Le ZAN, un bien commun ?
Forcément, sans considération juridique précise du sol, la notion d’artificialisation est en droit très floue. « C’est en fait la lutte contre l’étalement urbain qui guide les documents d’urbanisme et de planification, Sraddet, Scot et PLU. Du coup ils promeuvent la libération du foncier pour densifier, au détriment des terres agricoles. » Que faire ? Maylis Desrousseaux a des idées : renforcer les procédures consultatives comme celles des CDPENAF (commissions de préservation des espaces naturels, agricoles et forestiers) et prendre en compte la qualité des sols dans les documents d’urbanisme et de planification. « Il faudrait aussi exiger que les mécanismes d’études d’impact s’appliquent à tout, y compris aux parkings de moins de 50 places ou aux villages de vacances de moins d’1 ha, qui en sont exclus ! » Ceci fait, demander que tout aménagement soit réversible, de façon qu’en cas de faillite ou de cessation d’activités, la friche puisse être facilement réinvestie ou retourner à l’état de nature.
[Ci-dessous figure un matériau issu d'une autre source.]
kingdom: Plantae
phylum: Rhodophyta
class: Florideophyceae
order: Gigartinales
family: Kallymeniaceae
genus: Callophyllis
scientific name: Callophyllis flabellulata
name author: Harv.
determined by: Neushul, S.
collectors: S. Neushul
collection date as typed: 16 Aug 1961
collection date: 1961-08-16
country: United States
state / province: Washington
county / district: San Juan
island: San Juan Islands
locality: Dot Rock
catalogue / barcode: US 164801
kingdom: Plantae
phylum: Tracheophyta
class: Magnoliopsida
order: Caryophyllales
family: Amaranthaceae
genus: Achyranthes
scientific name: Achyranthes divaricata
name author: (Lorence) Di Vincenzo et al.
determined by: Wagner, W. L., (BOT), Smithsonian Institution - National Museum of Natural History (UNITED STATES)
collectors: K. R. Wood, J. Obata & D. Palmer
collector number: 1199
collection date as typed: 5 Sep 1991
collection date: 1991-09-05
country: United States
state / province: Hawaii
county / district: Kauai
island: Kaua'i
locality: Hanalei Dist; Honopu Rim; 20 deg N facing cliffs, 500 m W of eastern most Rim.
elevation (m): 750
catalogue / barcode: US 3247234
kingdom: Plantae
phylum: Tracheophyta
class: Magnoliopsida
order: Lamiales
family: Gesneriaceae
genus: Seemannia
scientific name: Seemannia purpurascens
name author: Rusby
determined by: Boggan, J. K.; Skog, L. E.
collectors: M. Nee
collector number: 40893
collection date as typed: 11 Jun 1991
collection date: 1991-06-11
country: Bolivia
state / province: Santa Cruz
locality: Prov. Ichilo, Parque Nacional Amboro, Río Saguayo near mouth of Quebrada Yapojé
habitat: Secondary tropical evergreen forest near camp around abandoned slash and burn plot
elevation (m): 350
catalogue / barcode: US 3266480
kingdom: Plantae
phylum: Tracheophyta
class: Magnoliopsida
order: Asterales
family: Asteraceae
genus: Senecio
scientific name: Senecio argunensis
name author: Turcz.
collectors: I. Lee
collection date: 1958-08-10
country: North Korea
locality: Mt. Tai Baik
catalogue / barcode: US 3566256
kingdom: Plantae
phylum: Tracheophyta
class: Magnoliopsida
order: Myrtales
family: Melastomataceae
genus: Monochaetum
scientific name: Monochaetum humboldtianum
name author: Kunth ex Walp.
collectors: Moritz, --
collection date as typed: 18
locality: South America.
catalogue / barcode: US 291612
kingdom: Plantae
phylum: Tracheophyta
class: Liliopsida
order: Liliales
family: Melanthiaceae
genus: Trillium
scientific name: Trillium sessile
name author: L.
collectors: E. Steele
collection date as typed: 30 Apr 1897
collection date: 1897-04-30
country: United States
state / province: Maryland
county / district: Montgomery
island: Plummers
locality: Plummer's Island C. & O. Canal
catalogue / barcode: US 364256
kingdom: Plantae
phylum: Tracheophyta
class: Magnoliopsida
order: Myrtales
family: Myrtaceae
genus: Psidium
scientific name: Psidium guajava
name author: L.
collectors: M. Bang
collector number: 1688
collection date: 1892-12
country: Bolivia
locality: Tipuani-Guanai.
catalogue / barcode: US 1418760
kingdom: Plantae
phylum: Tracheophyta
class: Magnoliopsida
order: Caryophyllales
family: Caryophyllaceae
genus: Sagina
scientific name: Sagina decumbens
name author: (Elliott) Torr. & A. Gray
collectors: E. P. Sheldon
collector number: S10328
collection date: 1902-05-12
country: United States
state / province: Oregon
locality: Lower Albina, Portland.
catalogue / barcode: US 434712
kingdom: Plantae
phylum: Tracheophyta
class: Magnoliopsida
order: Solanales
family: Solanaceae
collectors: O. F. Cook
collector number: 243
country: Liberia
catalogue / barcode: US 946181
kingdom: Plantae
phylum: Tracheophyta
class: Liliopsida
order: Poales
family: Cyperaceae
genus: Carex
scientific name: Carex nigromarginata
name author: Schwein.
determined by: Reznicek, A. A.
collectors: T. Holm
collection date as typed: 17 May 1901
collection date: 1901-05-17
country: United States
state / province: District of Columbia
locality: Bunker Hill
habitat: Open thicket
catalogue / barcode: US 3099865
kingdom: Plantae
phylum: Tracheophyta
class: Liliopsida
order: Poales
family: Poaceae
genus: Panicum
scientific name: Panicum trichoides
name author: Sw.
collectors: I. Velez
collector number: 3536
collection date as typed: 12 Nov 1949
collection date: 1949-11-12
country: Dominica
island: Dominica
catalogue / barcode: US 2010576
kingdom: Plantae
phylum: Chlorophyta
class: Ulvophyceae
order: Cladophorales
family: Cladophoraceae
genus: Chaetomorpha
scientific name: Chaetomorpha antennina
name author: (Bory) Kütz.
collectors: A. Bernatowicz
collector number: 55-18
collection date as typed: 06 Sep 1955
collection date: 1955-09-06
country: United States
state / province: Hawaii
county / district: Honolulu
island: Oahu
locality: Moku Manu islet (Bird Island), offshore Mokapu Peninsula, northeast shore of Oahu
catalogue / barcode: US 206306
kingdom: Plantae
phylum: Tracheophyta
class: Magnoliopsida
Par ailleurs, en Slovaquie, en Allemagne, en Suisse, en République Tchèque, il existe des systèmes de compensation et de taxes qui rendent coûteux l’artificialisation.
Tout de même, les choses avancent, en France. Dans notre inconscient collectif, le seul fait de parler des ZAN n’est pas rien. Que le préfet de la région Auvergne-Rhône-Alpes ait pu parler des sols, en juin 2019 lors d’un colloque à Lyon, comme d’un « bien commun de la nation » n’est pas anodin. C’est même en soi extraordinaire dans un pays qui considère le droit de propriété en tant que « droit naturel et imprescriptible » (Déclaration des droits de l’homme et du citoyen) « inviolable et sacré dont nul ne peut être privé [si ce n’est lorsque la nécessité publique, légalement constatée, l’exige évidemment, et sous la condition d’une juste et préalable indemnité] » (Constitution). Une seconde révolution, qui remettrait en cause le premier acquis de la Révolution, serait-elle en cours ? Sans doute, car la proposition de loi du député Lagleize portant sur la réduction du coût du foncier a été adoptée au Parlement en novembre 2019. Elle est toujours dans la navette parlementaire. Elle propose d’élargir à l’ensemble du marché immobilier la séparation du foncier du bâti. Voilà un fantasme de juriste, un tabou, enfin réalisé, au moins dans la sémantique. Le ZAN semble bien parti.